Proposed, discussed, and reviewed in UMA telecon 2015-08-27 (though the WG definitely needs to review closely over the next week). We can close this, presuming Maciej has already implemented amendments made on the call.

[jricher]

In §3.6.2.2, the reference to claims_redirect_uri is still ambiguous. Proposed new text:

claims_redirect_uri
    OPTIONAL. The URI to which the client wishes the authorization server to direct the requesting 
party's user agent after completing its interaction. The URI MUST be absolute, MAY contain an 
"application/x-www-form-urlencoded" formatted query parameter component that MUST be retained 
when adding addition parameters, and MUST NOT contain a fragment component. The authorization 
server SHOULD require all clients to register their claims redirection endpoints prior to utilizing the 
claims endpoint (either using a static process or through [RFC7591] or [OIDCDynClientReg]). 
The claims redirection URIs of a client MUST be registered distinct from the client's redirection
URIs as used at the authorization endpoint during redirect-based OAuth flows. If the URI is 
pre-registered, this URI MUST exactly match one of the pre-registered claims redirection URIs, with the 
matching performed as described in Section 6.2.1 of [RFC3986] (Simple String Comparison).

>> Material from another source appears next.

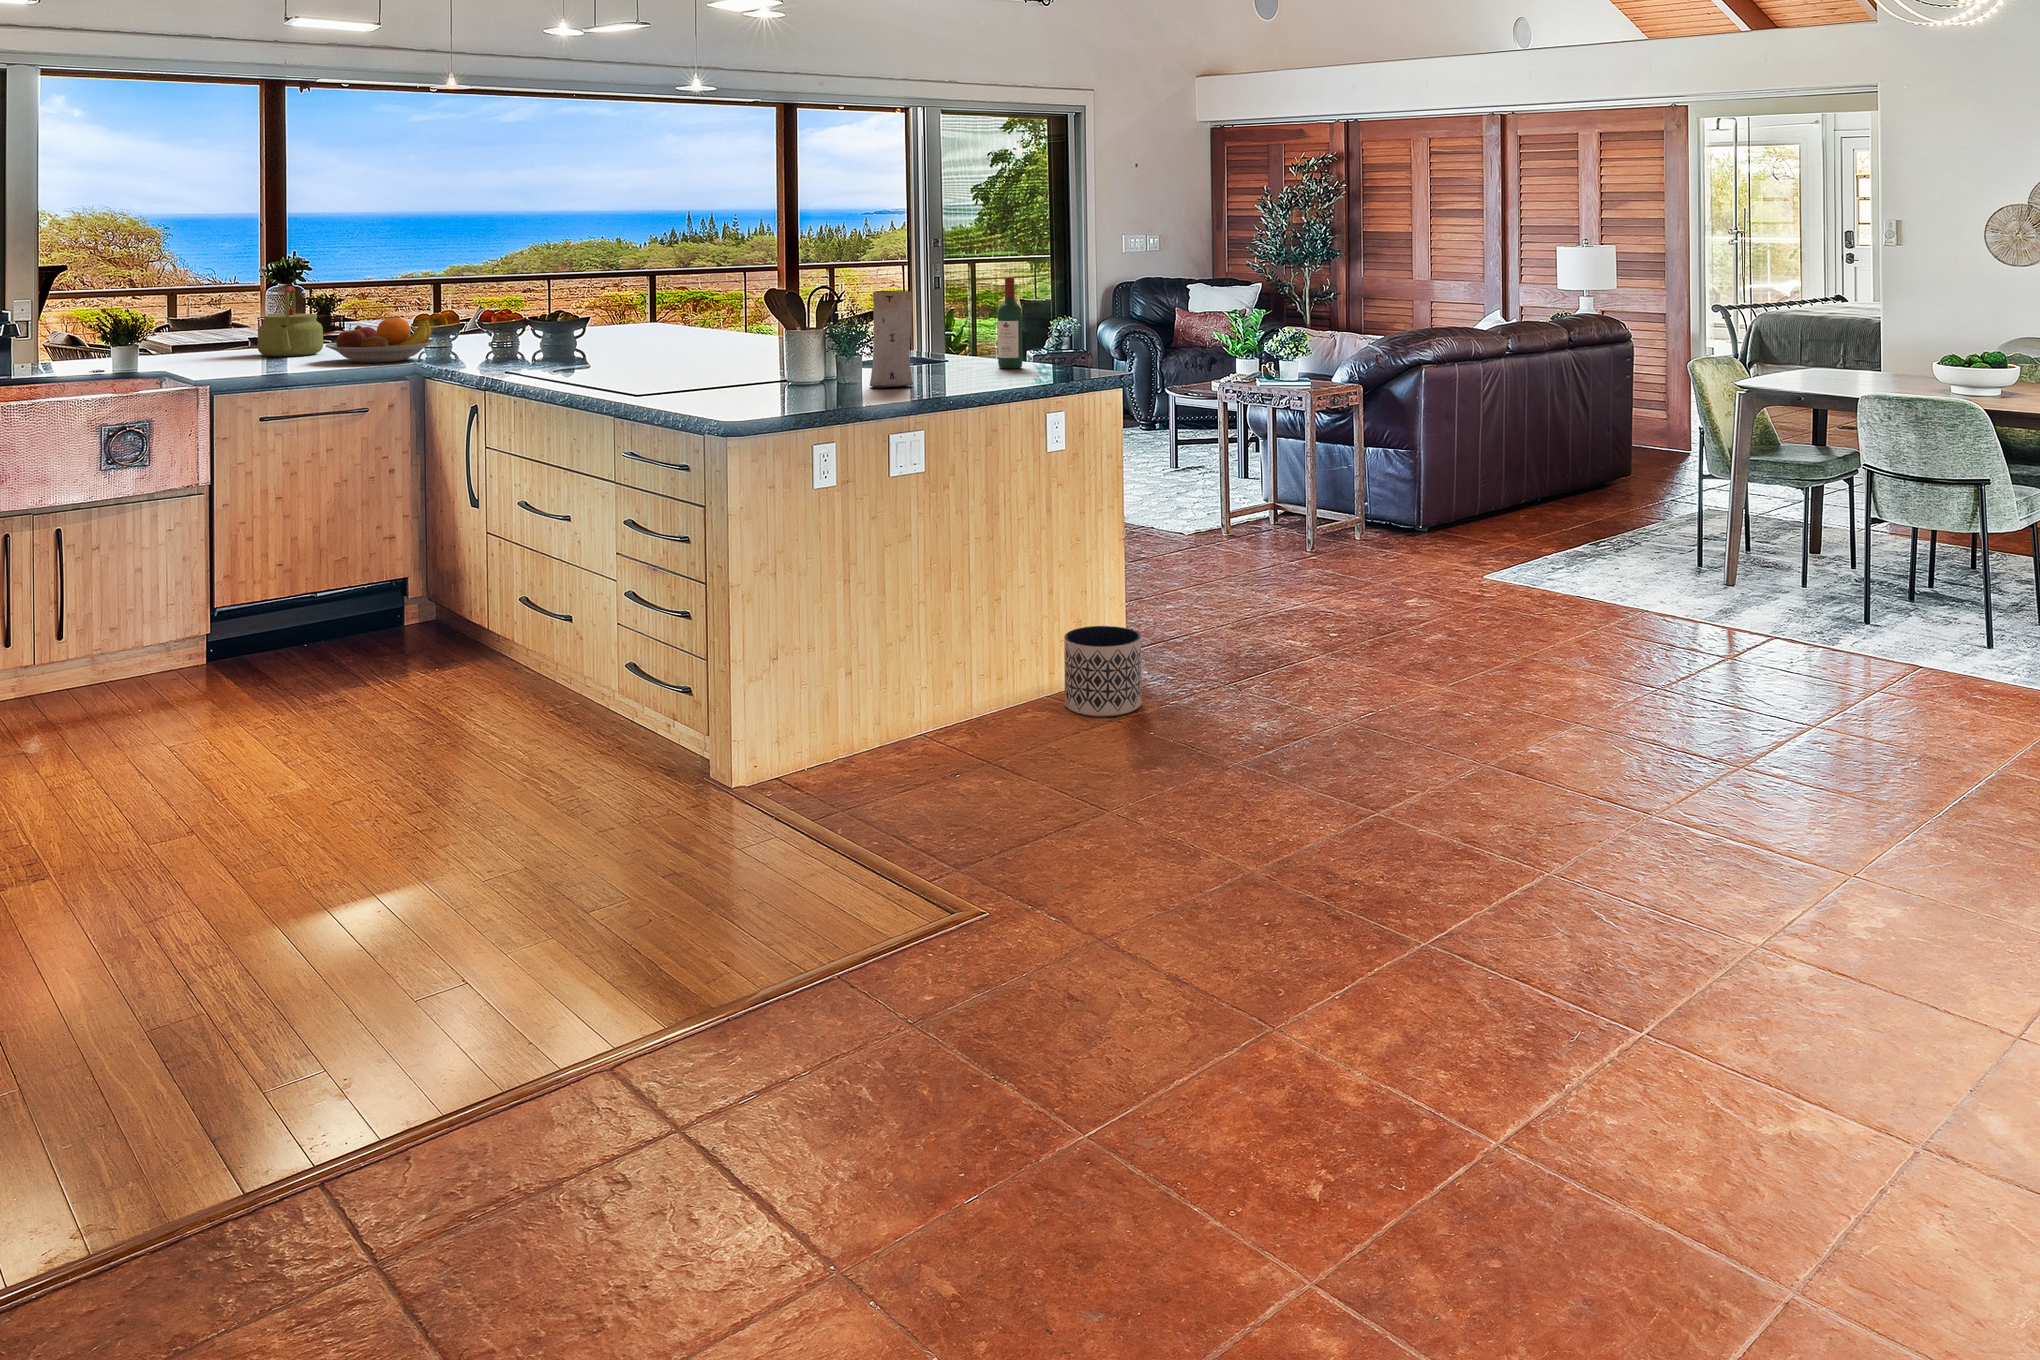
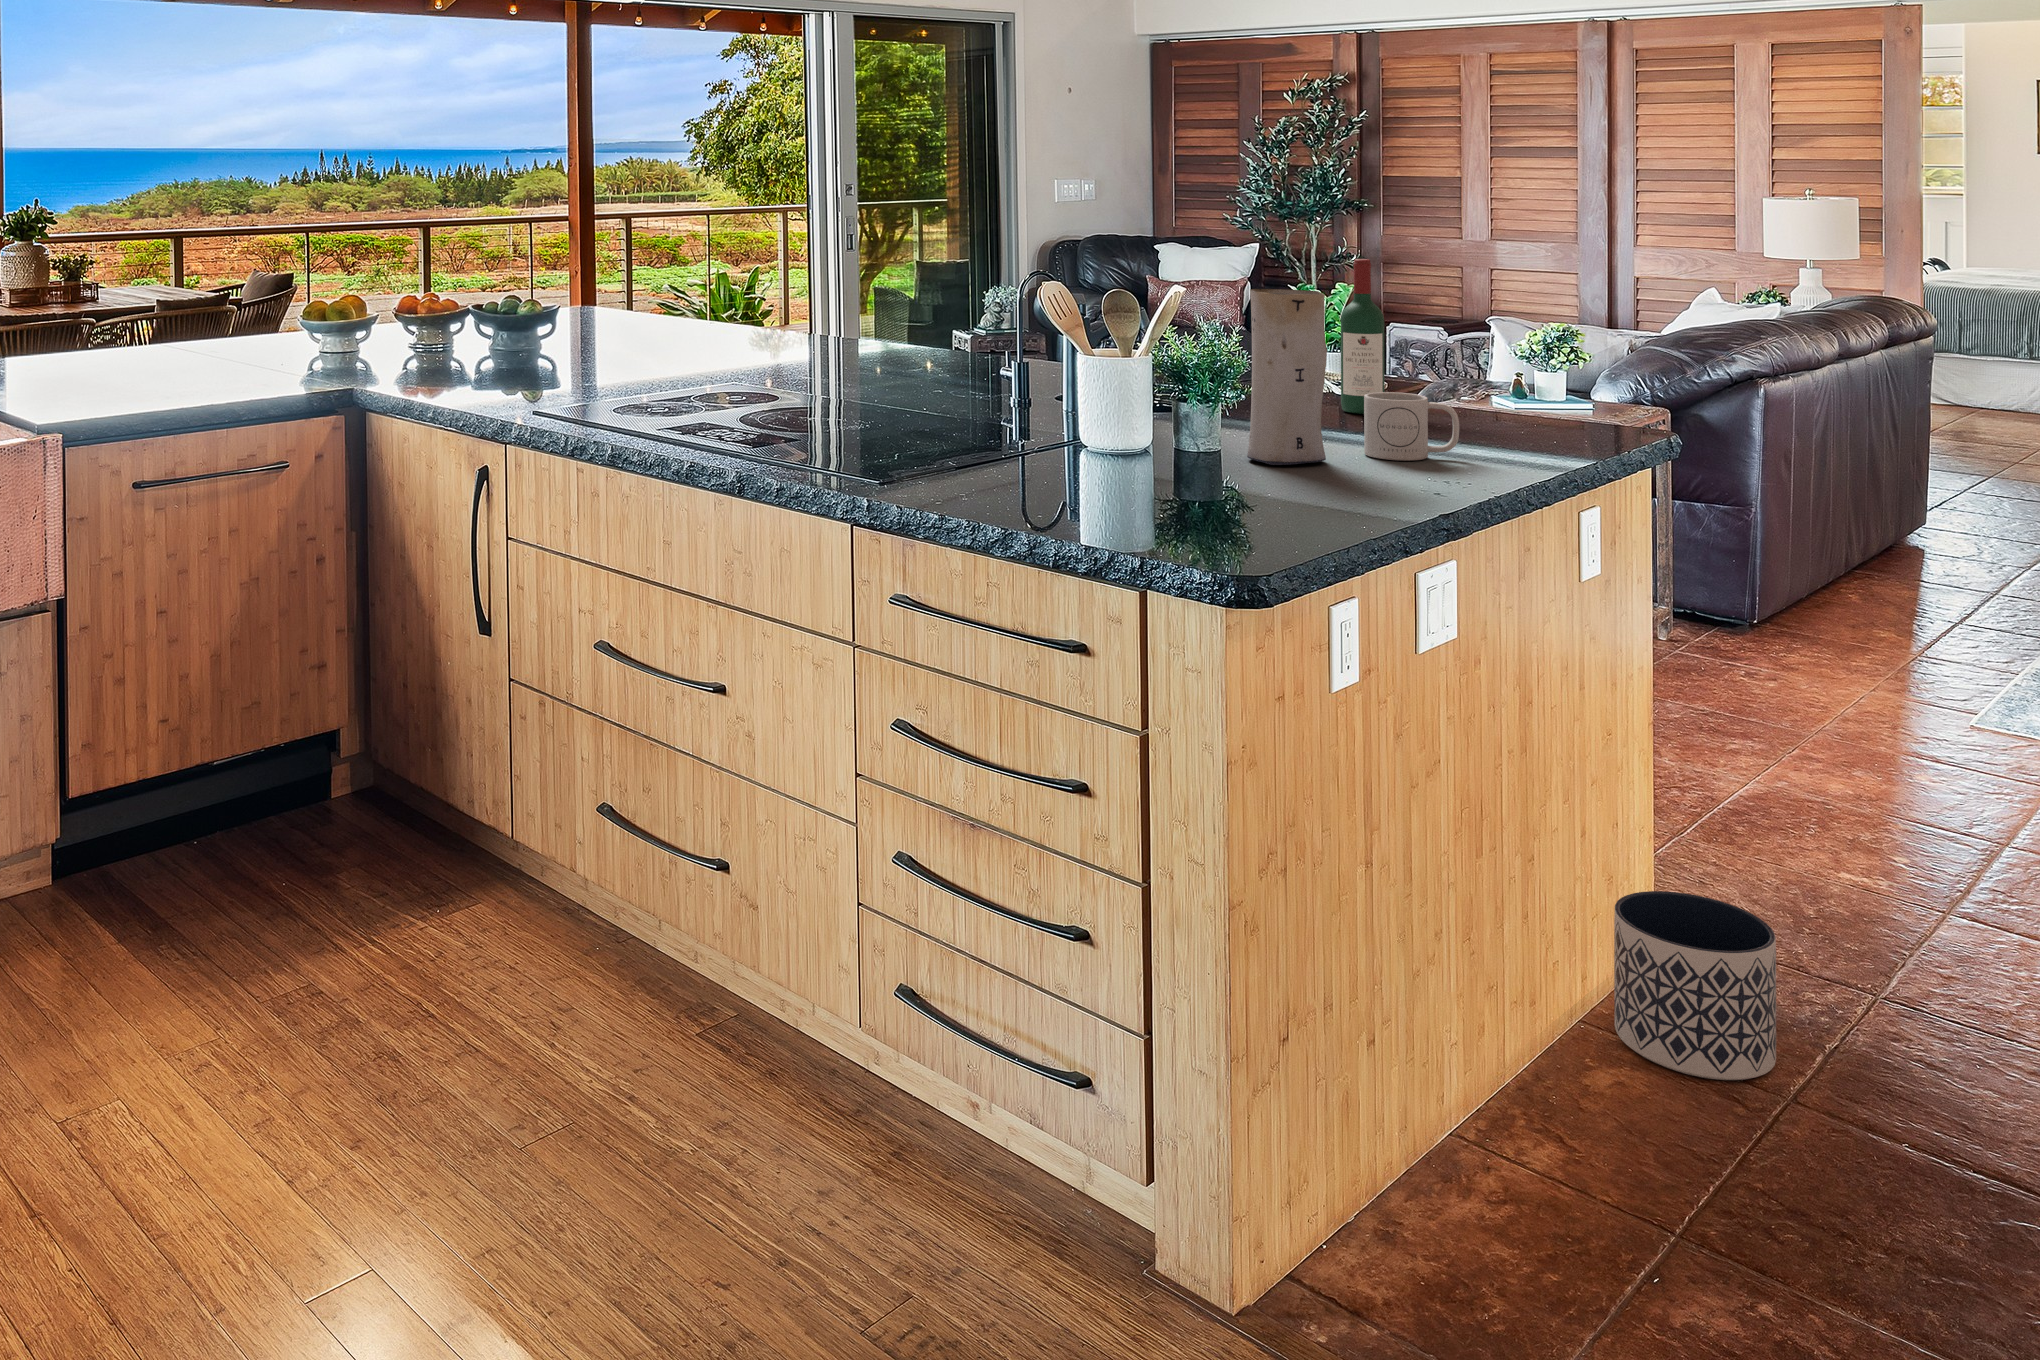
kettle: present [258,286,323,356] -> none [86,263,181,373]
fruit bowl: present [325,318,435,363] -> none [209,316,371,389]
mug: none [944,349,992,386] -> present [1364,392,1459,461]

Also I would say it MUST (not SHOULD) require registration otherwise it's an open redirector.

[jricher]

Same notes for later text in the section talking about "redirection URI", they should all be "claims redirection URI" to be disambiguated from the normal redirection URI.

[jricher]

Additional new text needed in §7.1, with particular mention that claims_redirect_uris is distinct from redirect_uris.

[xmlgrrl]

In UMA ad hoc telecon 2015-09-08 (which had quorum), this was the discussion and conclusion:

"The changes would, we feel, convince a quick reader used to OAuth spec reading that this redirection URI is something distinct!"

We'll keep the change and close the issue.